Venezuelan baseball player (born 1985)

Ernesto Antonio Mejía Alvarado [meh-HEE-ah] (born December 2, 1985) is a Venezuelan former professional baseball first baseman. Listed at 6' 5", 245 lb., he bats and throws right handed. He has previously played in Nippon Professional Baseball (NPB) for the Saitama Seibu Lions.

==Career==
===Atlanta Braves===
Mejía was signed by the Atlanta Braves as a non-drafted free agent on July 8, 2002, and started his minor league career with the GCL Braves rookie team in 2005. In 2006, Mejía played for the rookie ball Danville Braves, slashing .296/.372/.473 with 4 home runs and 25 RBI. He split the 2007 season between Danville and the Single-A Rome Braves, hitting .321/.357/.533 with 9 home runs and 48 RBI between the two teams. He spent the 2008 season in High-A with the Myrtle Beach Pelicans, batting .274/.324/.505 with career-highs in home runs (21) and RBI (93). He split the 2009 season between the Double-A Mississippi Braves, the rookie ball GCL Braves, and Myrtle Beach, accumulating a .256/.331/.421 batting line to go along with 4 home runs and 17 RBI. On November 9, 2009, Mejía elected free agency.

===Kansas City Royals===
On December 11, 2009, Mejía signed a minor league contract with the Kansas City Royals organization that included an invitation to Spring Training. He did not make the club out of spring and was assigned to the Double-A Northwest Arkansas Naturals. Mejía split the year between the Naturals and the High-A Wilmington Blue Rocks, posting a .276/.337/.469 batting line with 16 home runs and 69 RBI. On November 6, 2010, he elected free agency.

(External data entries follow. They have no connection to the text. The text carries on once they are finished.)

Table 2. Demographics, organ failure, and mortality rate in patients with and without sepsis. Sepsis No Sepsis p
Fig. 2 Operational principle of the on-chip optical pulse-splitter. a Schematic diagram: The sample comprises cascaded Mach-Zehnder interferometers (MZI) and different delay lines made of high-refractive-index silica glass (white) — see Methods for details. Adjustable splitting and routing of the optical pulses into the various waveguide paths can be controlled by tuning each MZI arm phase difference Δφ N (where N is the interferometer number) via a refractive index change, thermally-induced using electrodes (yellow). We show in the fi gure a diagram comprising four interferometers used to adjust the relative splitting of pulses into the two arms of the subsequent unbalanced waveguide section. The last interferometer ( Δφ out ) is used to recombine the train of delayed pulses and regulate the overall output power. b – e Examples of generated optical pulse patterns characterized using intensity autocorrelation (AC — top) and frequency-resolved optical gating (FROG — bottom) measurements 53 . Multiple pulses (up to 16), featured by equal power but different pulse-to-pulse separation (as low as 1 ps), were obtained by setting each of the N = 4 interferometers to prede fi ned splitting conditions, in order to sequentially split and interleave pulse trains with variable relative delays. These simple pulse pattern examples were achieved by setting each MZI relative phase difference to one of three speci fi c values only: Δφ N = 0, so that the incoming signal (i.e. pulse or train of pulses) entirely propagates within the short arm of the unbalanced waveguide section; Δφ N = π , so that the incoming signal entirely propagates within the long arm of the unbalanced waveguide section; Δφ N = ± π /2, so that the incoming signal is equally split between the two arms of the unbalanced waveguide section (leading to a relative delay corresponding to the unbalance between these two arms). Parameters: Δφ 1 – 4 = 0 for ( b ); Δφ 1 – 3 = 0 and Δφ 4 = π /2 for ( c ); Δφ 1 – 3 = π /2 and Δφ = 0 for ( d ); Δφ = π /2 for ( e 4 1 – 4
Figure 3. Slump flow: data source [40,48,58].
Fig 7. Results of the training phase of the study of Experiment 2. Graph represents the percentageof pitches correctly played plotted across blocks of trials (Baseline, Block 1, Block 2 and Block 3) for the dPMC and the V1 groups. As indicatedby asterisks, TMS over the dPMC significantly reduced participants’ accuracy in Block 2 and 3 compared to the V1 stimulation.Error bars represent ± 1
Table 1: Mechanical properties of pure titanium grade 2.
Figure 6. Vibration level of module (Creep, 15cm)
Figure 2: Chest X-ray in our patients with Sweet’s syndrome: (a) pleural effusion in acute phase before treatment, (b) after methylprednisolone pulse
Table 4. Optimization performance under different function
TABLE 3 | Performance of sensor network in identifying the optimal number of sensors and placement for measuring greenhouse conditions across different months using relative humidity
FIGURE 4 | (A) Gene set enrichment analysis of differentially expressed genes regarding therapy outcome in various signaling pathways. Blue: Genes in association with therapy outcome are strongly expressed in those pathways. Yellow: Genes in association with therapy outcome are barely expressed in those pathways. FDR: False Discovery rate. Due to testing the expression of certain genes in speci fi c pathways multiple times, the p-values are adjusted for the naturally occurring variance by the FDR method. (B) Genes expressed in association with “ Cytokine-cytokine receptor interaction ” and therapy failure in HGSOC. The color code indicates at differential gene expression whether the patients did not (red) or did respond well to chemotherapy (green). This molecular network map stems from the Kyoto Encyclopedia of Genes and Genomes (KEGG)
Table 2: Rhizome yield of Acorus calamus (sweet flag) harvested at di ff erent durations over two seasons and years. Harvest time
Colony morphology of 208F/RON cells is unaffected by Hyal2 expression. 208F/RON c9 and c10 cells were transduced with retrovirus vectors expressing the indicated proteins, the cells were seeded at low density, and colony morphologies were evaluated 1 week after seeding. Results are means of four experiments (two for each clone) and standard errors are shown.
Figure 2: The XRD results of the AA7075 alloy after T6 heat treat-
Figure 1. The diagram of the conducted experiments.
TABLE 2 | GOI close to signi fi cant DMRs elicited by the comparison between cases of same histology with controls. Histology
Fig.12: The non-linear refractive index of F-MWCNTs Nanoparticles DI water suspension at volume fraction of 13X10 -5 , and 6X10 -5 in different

===Atlanta Braves (second stint)===
On December 13, 2010, Mejía signed a minor league deal to return to the Atlanta Braves organization. He spent the 2011 season with Double-A Mississippi, slashing .297/.375/.531 with career-highs in home runs (26) and RBI (99). In 2012, Mejía reached Triple-A for the first time with the Gwinnett Braves, and led the circuit in RBI (92), hits (150) and total bases (256), was second both in SLG (.517) and at-bats (489), and tied for second in home runs (24), ending third in extra-bases (57), fourth in OPS (.858), fifth in runs (72) and eight in batting average (.298), while tying for sixth in both doubles (32) and games played (126). Mejía earned the International League Rookie of the Year distinction as well as the Postseason All-Star team. The All-Star nod is his sixth All-Star selection. He also became the third consecutive Gwinnett Braves player to claim the award for the league's top rookie, joining Freddie Freeman (2010) and Julio Teherán (2011).

On November 2, 2012, Mejía was selected to the Braves' 40-man roster. He spent the entire 2013 season in Gwinnett, posting a batting line of .249/.323/.497 to go along with 28 home runs and 83 RBI. He was named an International League All-Star for the 2013 season. Mejía began the 2014 season with Gwinnett, but was released on April 26, 2014, after reaching an agreement to play with a team in Nippon Professional Baseball.

===Saitama Seibu Lions===
After his release from the Braves, Mejía signed with the Saitama Seibu Lions of Nippon Professional Baseball. Mejía led NPB's Pacific League with 34 home runs in 2014, finishing in a tie for the top spot with Takeya Nakamura. In his first three seasons with the Lions through 2016, Mejia batted .257 overall with 96 home runs and 265 RBIs.

In 2017, Mejía slashed .241/.320/.458 with 19 home runs and 53 RBI in 113 games. He played in 82 games in 2018, batting .212/.282/.373 with 9 home runs and 21 RBI. In 2019, he hit .207/.273/.409 with 6 home runs and 31 RBI. On November 18, 2019, Mejía signed a 1-year contract extension to remain with the Lions. In 2020, he batted .207/.273/.409 with 11 home runs and 33 RBI in 74 games. Mejía played in 16 games for the team in 2021, collecting 8 hits in 36 at-bats (.143) with 1 home run and 3 RBI. On July 26, 2021, Mejía requested his release from the team so he could spend more time with his family.